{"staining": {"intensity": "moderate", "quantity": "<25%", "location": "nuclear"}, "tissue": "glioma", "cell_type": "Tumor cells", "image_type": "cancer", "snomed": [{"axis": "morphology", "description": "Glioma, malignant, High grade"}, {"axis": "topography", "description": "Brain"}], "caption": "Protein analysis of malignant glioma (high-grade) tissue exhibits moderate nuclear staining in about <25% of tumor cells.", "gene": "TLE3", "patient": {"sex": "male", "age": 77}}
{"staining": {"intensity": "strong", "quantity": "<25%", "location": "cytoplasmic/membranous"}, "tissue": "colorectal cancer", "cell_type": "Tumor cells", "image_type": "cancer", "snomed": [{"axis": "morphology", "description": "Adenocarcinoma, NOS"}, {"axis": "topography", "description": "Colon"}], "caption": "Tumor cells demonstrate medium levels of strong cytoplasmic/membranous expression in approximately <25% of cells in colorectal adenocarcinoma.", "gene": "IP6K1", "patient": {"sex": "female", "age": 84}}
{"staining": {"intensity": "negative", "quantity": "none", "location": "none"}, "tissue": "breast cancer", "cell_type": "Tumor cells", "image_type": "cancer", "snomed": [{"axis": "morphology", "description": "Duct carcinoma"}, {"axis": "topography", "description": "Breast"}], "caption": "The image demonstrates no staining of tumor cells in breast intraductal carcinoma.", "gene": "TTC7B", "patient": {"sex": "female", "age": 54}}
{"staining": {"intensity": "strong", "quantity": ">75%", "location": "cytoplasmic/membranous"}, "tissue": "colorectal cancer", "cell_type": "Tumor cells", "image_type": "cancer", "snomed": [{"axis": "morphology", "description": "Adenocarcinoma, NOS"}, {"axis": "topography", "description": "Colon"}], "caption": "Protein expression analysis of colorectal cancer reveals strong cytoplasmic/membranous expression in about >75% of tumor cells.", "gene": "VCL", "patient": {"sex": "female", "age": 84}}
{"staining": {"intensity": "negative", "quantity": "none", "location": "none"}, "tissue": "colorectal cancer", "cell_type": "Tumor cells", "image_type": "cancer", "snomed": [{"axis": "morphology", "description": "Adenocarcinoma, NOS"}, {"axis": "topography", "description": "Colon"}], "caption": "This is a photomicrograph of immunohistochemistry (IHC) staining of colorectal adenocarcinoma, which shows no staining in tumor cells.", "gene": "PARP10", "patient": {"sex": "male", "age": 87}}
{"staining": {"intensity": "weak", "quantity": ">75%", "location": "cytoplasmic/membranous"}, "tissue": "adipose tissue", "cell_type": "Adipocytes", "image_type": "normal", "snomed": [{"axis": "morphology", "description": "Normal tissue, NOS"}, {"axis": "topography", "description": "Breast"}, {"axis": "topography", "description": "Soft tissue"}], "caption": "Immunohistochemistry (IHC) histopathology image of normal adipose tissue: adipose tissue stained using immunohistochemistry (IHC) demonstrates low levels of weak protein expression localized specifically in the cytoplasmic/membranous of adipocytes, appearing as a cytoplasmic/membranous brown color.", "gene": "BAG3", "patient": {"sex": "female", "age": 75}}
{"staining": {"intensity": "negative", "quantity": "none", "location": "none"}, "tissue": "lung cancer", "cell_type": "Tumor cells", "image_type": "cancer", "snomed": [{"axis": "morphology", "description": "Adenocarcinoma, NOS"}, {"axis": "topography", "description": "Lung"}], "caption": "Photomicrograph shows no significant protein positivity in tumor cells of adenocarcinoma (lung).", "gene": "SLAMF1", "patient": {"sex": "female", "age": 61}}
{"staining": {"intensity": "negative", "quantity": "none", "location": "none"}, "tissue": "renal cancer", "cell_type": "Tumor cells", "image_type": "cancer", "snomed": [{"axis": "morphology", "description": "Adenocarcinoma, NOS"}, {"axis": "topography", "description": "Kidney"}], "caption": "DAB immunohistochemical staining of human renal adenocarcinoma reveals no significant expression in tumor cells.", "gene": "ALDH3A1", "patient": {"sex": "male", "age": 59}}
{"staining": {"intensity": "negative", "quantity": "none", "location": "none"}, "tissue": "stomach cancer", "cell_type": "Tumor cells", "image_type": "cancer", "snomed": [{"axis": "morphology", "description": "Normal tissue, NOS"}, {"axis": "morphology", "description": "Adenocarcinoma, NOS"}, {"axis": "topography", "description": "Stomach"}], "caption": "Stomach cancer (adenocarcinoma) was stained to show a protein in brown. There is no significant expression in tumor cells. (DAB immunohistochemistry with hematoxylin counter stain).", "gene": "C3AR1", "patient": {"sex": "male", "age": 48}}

.....

▸ **What needs to be done**: All lines that contain the word "shows" should be copied from the listing.

▸ **Answer to this task**:
{"staining": {"intensity": "negative", "quantity": "none", "location": "none"}, "tissue": "colorectal cancer", "cell_type": "Tumor cells", "image_type": "cancer", "snomed": [{"axis": "morphology", "description": "Adenocarcinoma, NOS"}, {"axis": "topography", "description": "Colon"}], "caption": "This is a photomicrograph of immunohistochemistry (IHC) staining of colorectal adenocarcinoma, which shows no staining in tumor cells.", "gene": "PARP10", "patient": {"sex": "male", "age": 87}}
{"staining": {"intensity": "negative", "quantity": "none", "location": "none"}, "tissue": "lung cancer", "cell_type": "Tumor cells", "image_type": "cancer", "snomed": [{"axis": "morphology", "description": "Adenocarcinoma, NOS"}, {"axis": "topography", "description": "Lung"}], "caption": "Photomicrograph shows no significant protein positivity in tumor cells of adenocarcinoma (lung).", "gene": "SLAMF1", "patient": {"sex": "female", "age": 61}}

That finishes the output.